Nostalgia aside, the end of Internet Explorer has been in the works for years — the browser space has become significantly more competitive since Internet Explorer originally launched in 1995, from the rise of Mozilla Firefox that began in 2002 to the increasingly popular open-source browser Brave. which emerged in 2019.
Internet Explorer’s rise was rooted in competition, as was its downfall. The Browser Wars, as they were called, saw Microsoft and Internet Explorer get caught up in an existential deadlock with Netscape.
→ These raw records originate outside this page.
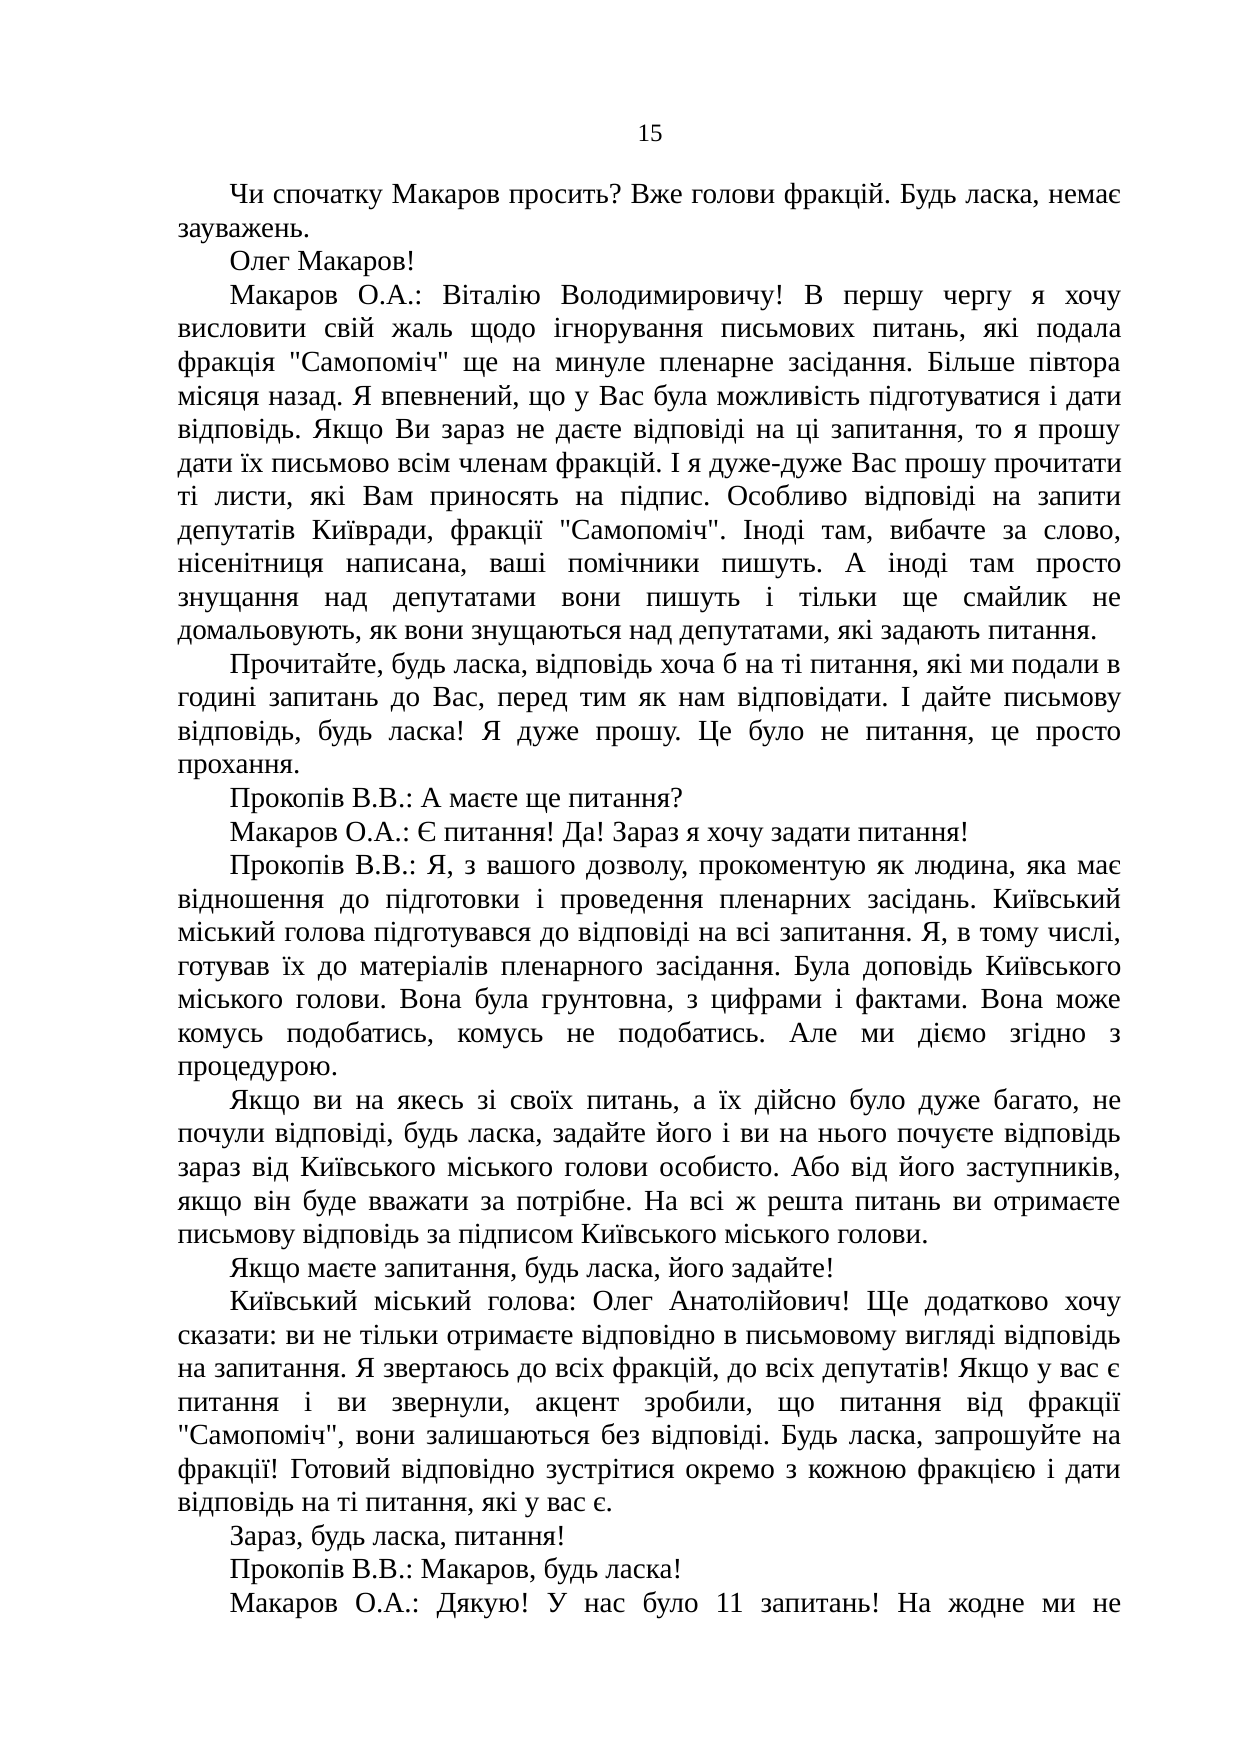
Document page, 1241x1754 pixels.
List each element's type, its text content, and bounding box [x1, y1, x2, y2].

text Київський міський голова: Олег Анатолійович! Ще додатково хочу сказати: ви не тільки отримаєте відповідно в письмовому вигляді відповідь на запитання. Я звертаюсь до всіх фракцій, до всіх депутатів! Якщо у вас є питання і ви звернули, акцент зробили, що питання від фракції "Самопоміч", вони залишаються без відповіді. Будь ласка, запрошуйте на фракції! Готовий відповідно зустрітися окремо з кожною фракцією і дати відповідь на ті питання, які у вас є. [177, 1283, 1122, 1518]
text Олег Макаров! [177, 243, 1122, 277]
text Прокопів В.В.: А маєте ще питання? [177, 780, 1122, 814]
text Макаров О.А.: Дякую! У нас було 11 запитань! На жодне ми не [177, 1585, 1122, 1619]
text Макаров О.А.: Є питання! Да! Зараз я хочу задати питання! [177, 814, 1122, 847]
text Прокопів В.В.: Я, з вашого дозволу, прокоментую як людина, яка має відношення до підготовки і проведення пленарних засідань. Київський міський голова підготувався до відповіді на всі запитання. Я, в тому числі, готував їх до матеріалів пленарного засідання. Була доповідь Київського міського голови. Вона була грунтовна, з цифрами і фактами. Вона може комусь подобатись, комусь не подобатись. Але ми діємо згідно з процедурою. [177, 847, 1122, 1082]
text Якщо маєте запитання, будь ласка, його задайте! [177, 1250, 1122, 1283]
text Прочитайте, будь ласка, відповідь хоча б на ті питання, які ми подали в годині запитань до Вас, перед тим як нам відповідати. І дайте письмову відповідь, будь ласка! Я дуже прошу. Це було не питання, це просто прохання. [177, 646, 1122, 780]
text Чи спочатку Макаров просить? Вже голови фракцій. Будь ласка, немає зауважень. [177, 176, 1122, 243]
text Якщо ви на якесь зі своїх питань, а їх дійсно було дуже багато, не почули відповіді, будь ласка, задайте його і ви на нього почуєте відповідь зараз від Київського міського голови особисто. Або від його заступників, якщо він буде вважати за потрібне. На всі ж решта питань ви отримаєте письмову відповідь за підписом Київського міського голови. [177, 1082, 1122, 1250]
text Прокопів В.В.: Макаров, будь ласка! [177, 1552, 1122, 1585]
text Макаров О.А.: Віталію Володимировичу! В першу чергу я хочу висловити свій жаль щодо ігнорування письмових питань, які подала фракція "Самопоміч" ще на минуле пленарне засідання. Більше півтора місяця назад. Я впевнений, що у Вас була можливість підготуватися і дати відповідь. Якщо Ви зараз не даєте відповіді на ці запитання, то я прошу дати їх письмово всім членам фракцій. І я дуже-дуже Вас прошу прочитати ті листи, які Вам приносять на підпис. Особливо відповіді на запити депутатів Київради, фракції "Самопоміч". Іноді там, вибачте за слово, нісенітниця написана, ваші помічники пишуть. А іноді там просто знущання над депутатами вони пишуть і тільки ще смайлик не домальовують, як вони знущаються над депутатами, які задають питання. [177, 277, 1122, 646]
text Зараз, будь ласка, питання! [177, 1518, 1122, 1552]
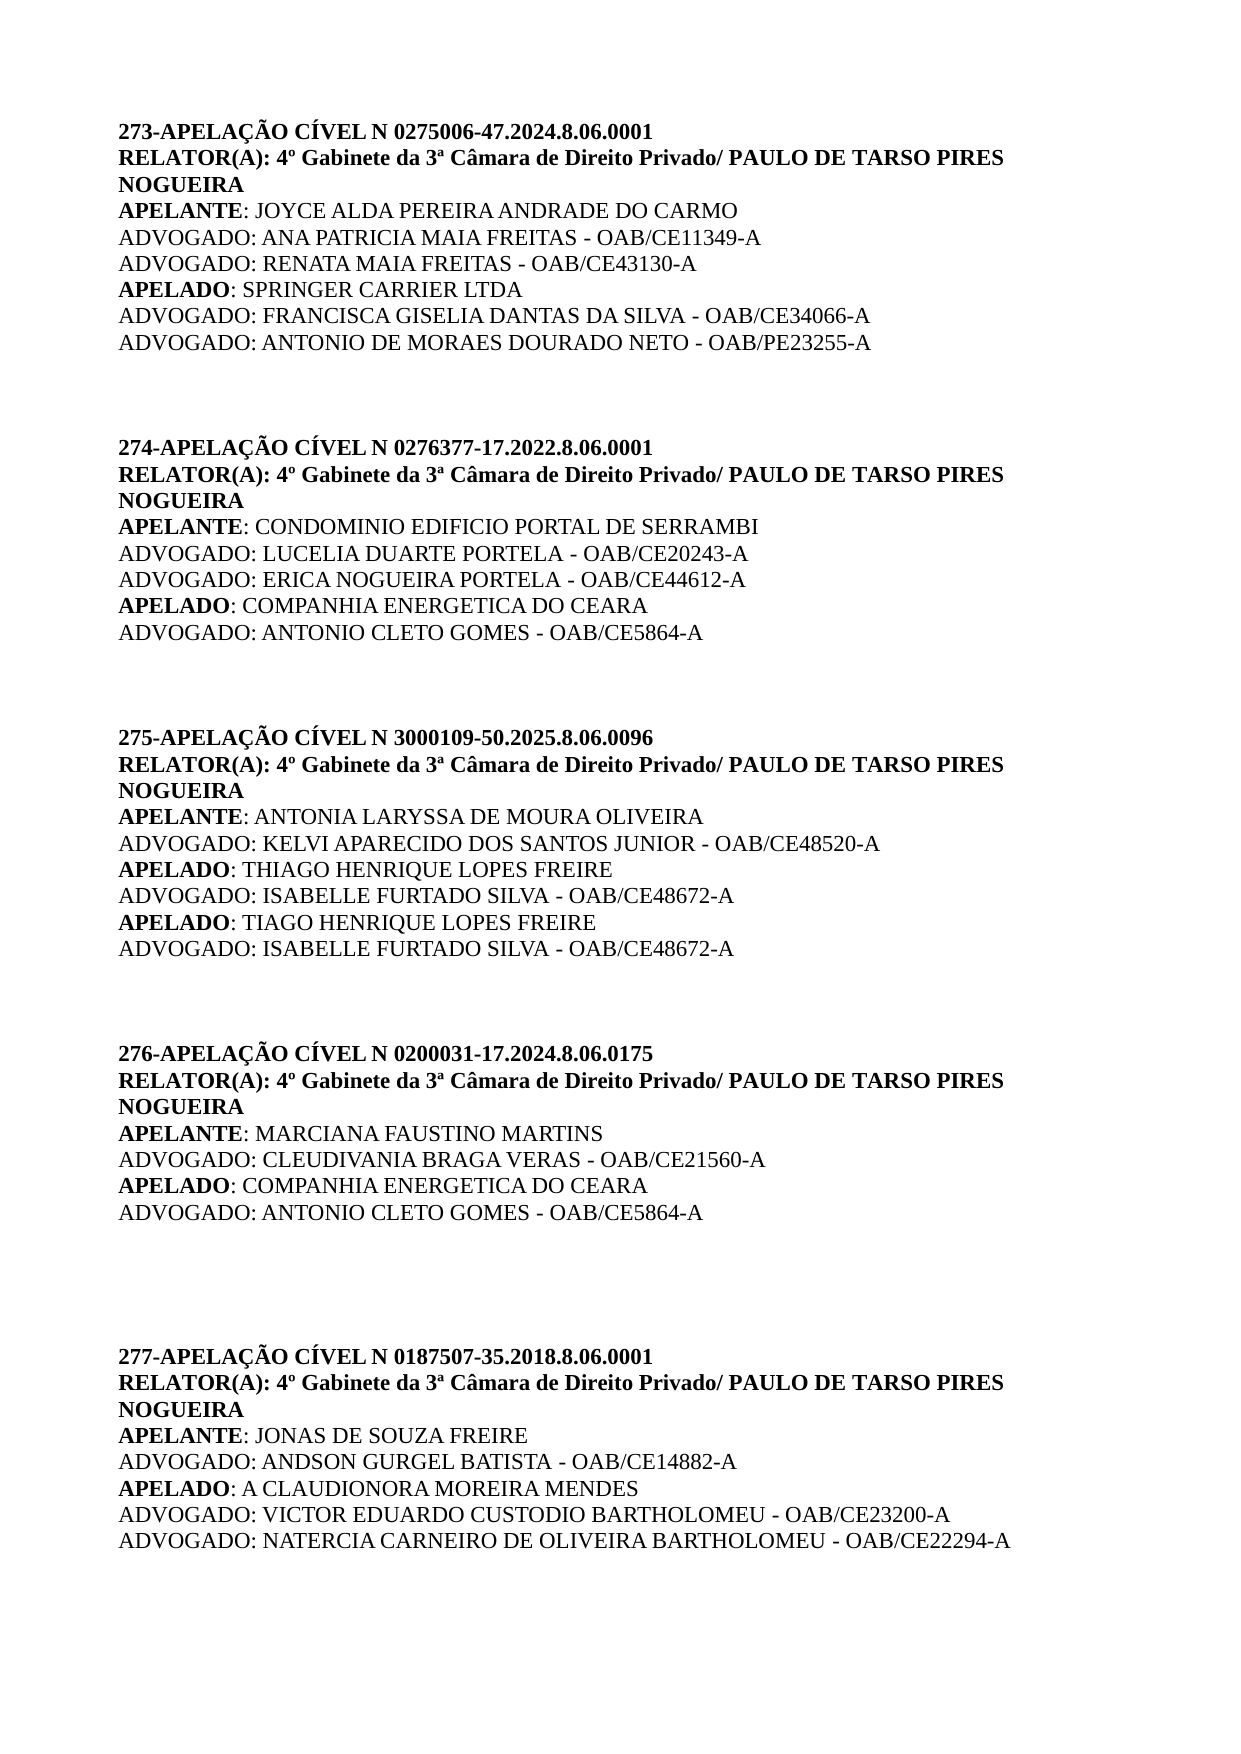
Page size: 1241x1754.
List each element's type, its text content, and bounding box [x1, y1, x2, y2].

text 277-APELAÇÃO CÍVEL N 0187507-35.2018.8.06.0001 RELATOR(A): 4º Gabinete da 3ª Câmara de Direito Privado/ PAULO DE TARSO PIRES NOGUEIRA APELANTE: JONAS DE SOUZA FREIRE ADVOGADO: ANDSON GURGEL BATISTA - OAB/CE14882-A APELADO: A CLAUDIONORA MOREIRA MENDES ADVOGADO: VICTOR EDUARDO CUSTODIO BARTHOLOMEU - OAB/CE23200-A ADVOGADO: NATERCIA CARNEIRO DE OLIVEIRA BARTHOLOMEU - OAB/CE22294-A [118, 1264, 1122, 1606]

Microsoft may have lost an antitrust lawsuit filed by the government, but in the markets, the company beat Netscape as the company was sold went to AOL and the browser itself below in 2008.
†[Internet Explorer] was one of the first browsers to become widely known for being on every Windows machine,” Ari Lightman, a professor of digital media and marketing at Carnegie Mellon University, told Yahoo Finance.
But as Firefox launched in 2002 and the success of other open source browsers grew, Microsoft began to fall behind.
“You’ve got open source coming out and saying, ‘Hey, if you want to see how this was developed, great, we’ll show you,” he said. “It was this new paradigm where I don’t think Microsoft was moving fast enough. tended toward.”
Justin Cappos, a professor of computer science and engineering at New York University, agrees. Because Microsoft existed before open source was proven to be a viable business model, the company was not quick to adapt.
“They were slow with open source because piracy was such a big problem and such a big problem for them,” he told Yahoo Finance. “I think early on in their corporate culture they equated open source with free and with piracy, which was such a big deal in Windows.”
The launch of Google Chrome in 2008 marked the official beginning of the end for Internet Explorer as the shiny new cross-platform browser came to dominate the market. Chrome was the result of a full press of researchers examining how web browsers could be improved over time. Microsoft’s newer browser, Microsoft Edge, also benefited from this research: the source code in Chrome is also in Edge, Cappos said.
“It’s necessary,” he said. “Internet Explorer has to go. One of the hardest things about being successful is eventually getting users off the old technology… We’ve learned a lot since then about how to design browsers better.”
Usually dead is a little bit alive
There’s an important bit of nuance here. Internet Explorer, to quote Billy Crystal’s famous line from “The Princess Bride,” is “only mostly dead.” Look, the browser doesn’t die completely – it will live on Edge, where users can access sites that require Internet Explorer 11 in the so-called IE mode.
Microsoft has invested heavily in Edge, which the company launched in 2015. The move to focus solely on Edge has been a long one, and to a large extent it’s a security measure, Microsoft told Yahoo Finance. Internet Explorer just isn’t built to the same modern security and privacy standards as modern browsers, the company added in background talks.
“If there’s one thing I want to emphasize, it’s that [moving on from Internet Explorer] can be daunting and challenging for organizations, the key word is feeling,” said a Microsoft spokesperson. “There are many resources available to call upon and we are here because we have a promise to provide compatibility support for free. We want the transition to Microsoft Edge with IE mode to be seamless.”
Internet Explorer has long been a favorite browser of hospitals and healthcare entities, as well as other industries such as production† So in building Edge, Microsoft wanted to address the pain points IT administrators often encounter, from security to optimizing design for both businesses and everyday users, the company said. This stance is consistent with Microsoft’s long-standing identity as the enterprise-focused tech giant, Lightman said.
“Microsoft has always been very entrepreneurial, while Google has always been very consumer-oriented,” he told Yahoo Finance. “Usually when you search for personal reasons, or sometimes for research purposes, all this data is collected to determine consumer behavior patterns and things like that. Google uses all of that from an advertising perspective, but Microsoft’s companies aren’t really tied to advertising. – it’s more about selling software and hardware.”
So if you really need Internet Explorer, you can still visit it through Microsoft Edge.
“There’s a big difference between largely dead and completely dead,” said Crystal’s Miracle Max in “The Princess Bride.” “Mostly dead is a little bit alive.”